Alors qu’il était perdu dans ses pensées, Sofia s’éclipsa, appelée à son tour à aider à dresser la table. La place libérée à ses côtés, Dariel s’installa sur la banquette pour le tirer de sa rêverie d’un petit coup d’épaule. Il leva la tête pour lui adresser un sourire en retour, ce dernier perdant un peu de son éclat lorsqu’il remarqua les traits légèrement tirés de l’agent immobilier. Il avait l’air fatigué. C’était tout naturel; il ne s’était sans doute pas attendu à devoir le tirer des griffes de sa sœur. Frederick avait presque envie de s’excuser, mais les remerciements de Dariel l’en empêchèrent.

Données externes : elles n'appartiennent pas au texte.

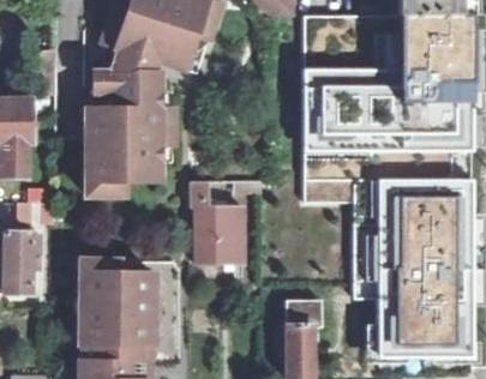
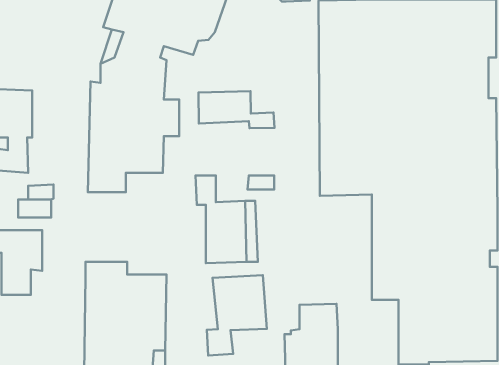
building: none -> [198,91,274,128]
building: none -> [207,275,267,356]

L’invitation à poursuivre la soirée chez lui le surprit, et il espérait que son étonnement ne se lise pas sur son visage. Il était malheureusement très expressif, et il y avait fort à parier que Dariel ait remarqué combien l’offre le prenait au dépourvu. Les confidences de Sofia encore fraîches dans son esprit, il se mordit la langue pour ne pas laisser échapper sa confusion à travers une flopée de mots en plus de son air potentiellement stupéfait. Et puis, il ne faudrait pas que Dariel se méprenne : ce n’est pas qu’il n’avait pas envie de refaire un crochet chez lui – pour voir la suite des aventures d’Indy, et pour les beaux yeux de Charlotte, évidemment –. Simplement… il aurait cru que ce serait la dernière des choses que Dariel souhaiterait. Qu’est-ce qui pouvait bien le motiver à éviter sa sœur chérie, mais à persister à l’inviter, lui ? Se sentait-il redevable de quelque chose pour une obscure raison ? Il avait l’air épuisé… Est-ce que c’était vraiment le moment de jouer aux hôtes parfaits ?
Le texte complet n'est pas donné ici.